> The job of a compiler error message is to prove to the user that their code is invalid
The job of the compiler error message is to convey why the compiler couldn’t demonstrate the code is correct. The code may be valid but the compiler just can’t prove it (analyses are sound but not complete unless the language is strongly normalizing)
Practically the difficulty of generating error messages is one reason why "we can't have nice things". I ran into this problem while trying to write an adventure game (like Zork) in Drools. Drools sucks in a lot of stuff from a Java compiler and mashes it into a production rules framework and the result is I was getting error messages that made no sense at all and thus gave up on the project.
One approach to compiler development is one of successive transformations and it is possible to cut compilers into very thin slices like the original FORTRAN for the IBM 1401. Similarly you can go beyond the methods taught in Graham's On Lisp to do rather complex metaprogramming in Lisp or some other language, trouble is that an error manifests at stage N+5 but the information required to explain what went wrong was elided at stage N so it is quite difficult to figure out what's going wrong.

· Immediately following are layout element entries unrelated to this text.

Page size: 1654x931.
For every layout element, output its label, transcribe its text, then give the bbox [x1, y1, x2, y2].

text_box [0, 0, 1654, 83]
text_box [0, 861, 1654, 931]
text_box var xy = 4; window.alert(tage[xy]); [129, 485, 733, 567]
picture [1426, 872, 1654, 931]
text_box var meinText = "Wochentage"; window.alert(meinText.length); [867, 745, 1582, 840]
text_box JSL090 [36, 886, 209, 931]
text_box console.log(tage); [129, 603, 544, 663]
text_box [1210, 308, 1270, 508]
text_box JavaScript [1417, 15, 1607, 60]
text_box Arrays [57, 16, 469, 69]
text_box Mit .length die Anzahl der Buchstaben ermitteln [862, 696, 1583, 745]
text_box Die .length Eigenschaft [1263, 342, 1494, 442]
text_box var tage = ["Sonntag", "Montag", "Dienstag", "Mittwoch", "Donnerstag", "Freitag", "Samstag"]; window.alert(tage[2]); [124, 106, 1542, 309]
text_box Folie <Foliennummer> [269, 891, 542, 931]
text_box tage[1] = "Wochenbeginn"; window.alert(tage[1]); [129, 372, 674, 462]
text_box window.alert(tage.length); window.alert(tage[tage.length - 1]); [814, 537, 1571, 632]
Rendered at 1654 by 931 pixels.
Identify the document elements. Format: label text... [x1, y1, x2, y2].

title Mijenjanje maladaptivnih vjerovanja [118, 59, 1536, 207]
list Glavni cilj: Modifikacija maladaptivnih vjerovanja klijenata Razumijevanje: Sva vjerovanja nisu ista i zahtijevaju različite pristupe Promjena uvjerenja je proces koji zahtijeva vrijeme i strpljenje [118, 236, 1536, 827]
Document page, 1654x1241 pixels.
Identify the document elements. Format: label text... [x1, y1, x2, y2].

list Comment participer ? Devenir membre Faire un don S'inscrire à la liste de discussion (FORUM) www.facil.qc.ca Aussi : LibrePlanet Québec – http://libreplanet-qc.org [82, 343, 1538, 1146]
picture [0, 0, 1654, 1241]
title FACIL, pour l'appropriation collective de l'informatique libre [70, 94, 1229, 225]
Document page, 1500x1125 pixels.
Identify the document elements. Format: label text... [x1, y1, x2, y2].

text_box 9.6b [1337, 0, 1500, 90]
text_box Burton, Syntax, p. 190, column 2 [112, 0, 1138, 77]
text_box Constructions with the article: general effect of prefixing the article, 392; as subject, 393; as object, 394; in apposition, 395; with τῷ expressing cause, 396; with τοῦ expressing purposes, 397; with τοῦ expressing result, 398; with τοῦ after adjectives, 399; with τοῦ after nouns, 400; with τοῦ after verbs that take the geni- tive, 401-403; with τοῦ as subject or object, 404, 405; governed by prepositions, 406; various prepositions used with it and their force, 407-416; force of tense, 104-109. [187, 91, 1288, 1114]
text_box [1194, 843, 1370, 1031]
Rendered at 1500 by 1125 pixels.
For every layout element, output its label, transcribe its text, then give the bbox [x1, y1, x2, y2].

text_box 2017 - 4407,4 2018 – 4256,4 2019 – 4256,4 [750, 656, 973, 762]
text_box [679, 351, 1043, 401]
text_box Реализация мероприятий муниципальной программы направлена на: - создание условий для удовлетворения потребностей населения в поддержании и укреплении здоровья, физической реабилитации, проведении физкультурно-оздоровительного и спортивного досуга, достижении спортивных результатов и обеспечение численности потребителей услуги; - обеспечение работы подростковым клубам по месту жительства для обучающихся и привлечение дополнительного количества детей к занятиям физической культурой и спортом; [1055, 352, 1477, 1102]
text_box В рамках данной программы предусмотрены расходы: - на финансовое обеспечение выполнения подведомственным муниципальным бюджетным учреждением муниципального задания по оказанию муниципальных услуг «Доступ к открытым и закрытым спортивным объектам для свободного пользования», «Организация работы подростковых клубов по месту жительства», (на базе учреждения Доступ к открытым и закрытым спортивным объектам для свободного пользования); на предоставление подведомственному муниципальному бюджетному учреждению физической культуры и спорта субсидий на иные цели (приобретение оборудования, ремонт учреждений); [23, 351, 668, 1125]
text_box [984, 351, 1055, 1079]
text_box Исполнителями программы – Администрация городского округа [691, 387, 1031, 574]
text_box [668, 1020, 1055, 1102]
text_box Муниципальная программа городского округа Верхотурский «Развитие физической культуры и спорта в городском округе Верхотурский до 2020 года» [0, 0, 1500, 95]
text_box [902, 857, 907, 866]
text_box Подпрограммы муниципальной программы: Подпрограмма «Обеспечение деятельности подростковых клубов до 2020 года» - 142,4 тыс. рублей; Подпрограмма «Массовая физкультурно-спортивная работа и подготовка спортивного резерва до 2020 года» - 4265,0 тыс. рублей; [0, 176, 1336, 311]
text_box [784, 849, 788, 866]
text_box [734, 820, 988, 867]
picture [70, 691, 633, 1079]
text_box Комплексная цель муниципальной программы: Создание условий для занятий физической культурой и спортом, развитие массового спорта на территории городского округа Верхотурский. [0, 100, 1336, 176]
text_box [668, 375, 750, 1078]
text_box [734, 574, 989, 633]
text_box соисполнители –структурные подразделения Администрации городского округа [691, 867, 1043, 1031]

Sure, but the goal when designing a compiler and its error messages is to prove to the user that their code in invalid. Most practical type systems are going to be either unsound or incomplete (or both), but the goal should be to make encountering those limitations rare in practice.
It seems to me that, if the limitations are encountered too often in practice, then people stop using that language to write that kind of code, because it's too frustrating to use that way.
A distinction without a difference. Perhaps "prove" is sounding too mathematical. I could rephrase it as "the goal...is to demonstrate to the user what is invalid about their code."
To prove is to demonstrate, and the way to do it is to display information about what is invalid about the code. So all these ways of phrasing it are synonymous.
One way of formally defining a programming languages is as the set of strings accepted as programs by the compiler, or by the formally defined algorithm that is implemented by the compiler. By such a definition, a given string is not a valid program of the respective programming language if the algorithm rejects it. And it is useful for the error message to show how the input program fails the requirements of the algorithm. The input program may be sound in type-system terms, but still not valid for the respective programming language.
I've been working on a type checker for a language with ad-hoc overloading and what I did was have the checker proceed iteratively, making passes over the set of constraints and applying deduction rules. So it never guesses, branches, or has to backtrack. If it can't make progress because there's too much overloading, it gives up and asks the user to add some type annotations. I suspect this will actually work quite well in practice even if it can't type check some valid programs.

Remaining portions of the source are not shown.